✅MySQL中like的模糊查询如何优化

典型回答

在MySQL中,使用like进行模糊查询,在一定情况下是无法使用索引的。如下所示:

  • 当like值前后都有匹配符时%abc%,无法使用索引
EXPLAIN SELECT * FROM `test` WHERE `name` LIKE '%abc%' ;

+----+-------------+-------+------------+------+---------------+--------+---------+--------+-------+----------+-------------+
| id | select_type | table | partitions | type | possible_keys | key    | key_len | ref    | rows  | filtered | Extra       |
+----+-------------+-------+------------+------+---------------+--------+---------+--------+-------+----------+-------------+
| 1  | SIMPLE      | test  | <null>     | ALL  | <null>        | <null> | <null>  | <null> | 19820 | 11.11    | Using where |
+----+-------------+-------+------------+------+---------------+--------+---------+--------+-------+----------+-------------+
  • 当like值前有匹配符时%abc,无法使用索引
EXPLAIN SELECT * FROM `test` WHERE `name` LIKE '%abc' ;

+----+-------------+-------+------------+------+---------------+--------+---------+--------+-------+----------+-------------+
| id | select_type | table | partitions | type | possible_keys | key    | key_len | ref    | rows  | filtered | Extra       |
+----+-------------+-------+------------+------+---------------+--------+---------+--------+-------+----------+-------------+
| 1  | SIMPLE      | test  | <null>     | ALL  | <null>        | <null> | <null>  | <null> | 19820 | 11.11    | Using where |
+----+-------------+-------+------------+------+---------------+--------+---------+--------+-------+----------+-------------+
  • 当like值后有匹配符时'abc%',可以使用索引
EXPLAIN SELECT * FROM `test` WHERE `name` LIKE 'abc%' ;

+----+-------------+-------+------------+-------+---------------+----------+---------+--------+------+----------+-----------------------+
| id | select_type | table | partitions | type  | possible_keys | key      | key_len | ref    | rows | filtered | Extra                 |
+----+-------------+-------+------------+-------+---------------+----------+---------+--------+------+----------+-----------------------+
| 1  | SIMPLE      | test  | <null>     | range | idx_name      | idx_name | 153     | <null> | 200  | 100.0    | Using index condition |
+----+-------------+-------+------------+-------+---------------+----------+---------+--------+------+----------+-----------------------+

那么,like %abc真的无法优化了吗?

我们之所以会使用%abc来查询说明表中的name可能包含以abc结尾的字符串,如果以abc%说明有以abc开头的字符串。

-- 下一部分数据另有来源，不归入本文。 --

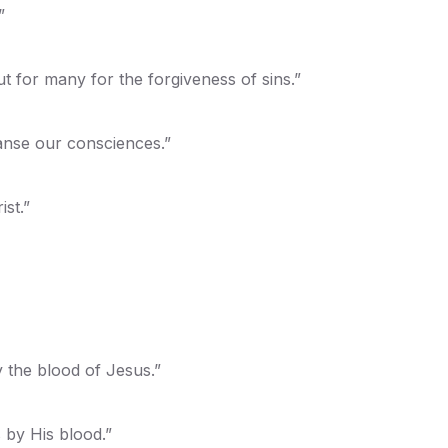
”
t for many for the forgiveness of sins.”
anse our consciences.”
st.”
 the blood of Jesus.”
 by His blood.”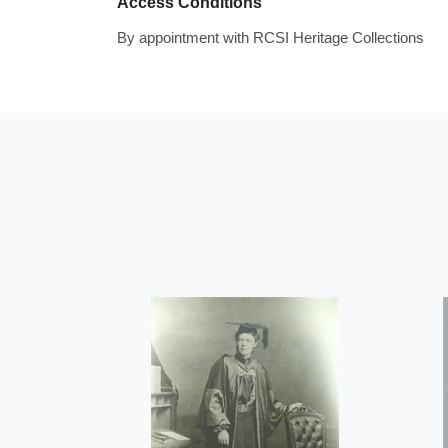
Access Conditions
By appointment with RCSI Heritage Collections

假设我们要向表中的name写入123abc,我们可以将这一列反转过来,即cba321插入到一个冗余列v_name中,并为这一列建立索引:

ALTER TABLE `test` ADD COLUMN `v_name` VARCHAR(50) NOT NULL DEFAULT ''; //为test表新增v_name列
ALTER TABLE `test` ADD INDEX `idx_v_name`(`v_name`); //为v_name列添加索引
INSERT INTO `test`(`id`,`name`,`v_name`)VALUES(1,'123abc','cba321'); //这里不但要写name,也要写v_name

接下来在查询的时候,我们就可以使用v_name列进行模糊查询了

SELECT * FROM `test` WHERE `v_name` LIKE 'cba%'; //相当于反向查询匹配出了name=123abc的行

当然这样看起来有点麻烦,表中如果已经有了很多数据,还需要利用update语句反转name到vname中,如果数据量大了(几百万或上千万条记录)更新一下vname耗时也比较长,同时也会增大表空间。

UPDATE `test` SET `v_name` = REVERSE(`name`);

幸运的是在MySQL5.7.6之后,新增了虚拟列功能(如果不是>=5.7.6,只能用上面的土方法)。为一个列建立一个虚拟列,并为虚拟列建立索引,在查询时where中like条件改为虚拟列,就可以使用索引了。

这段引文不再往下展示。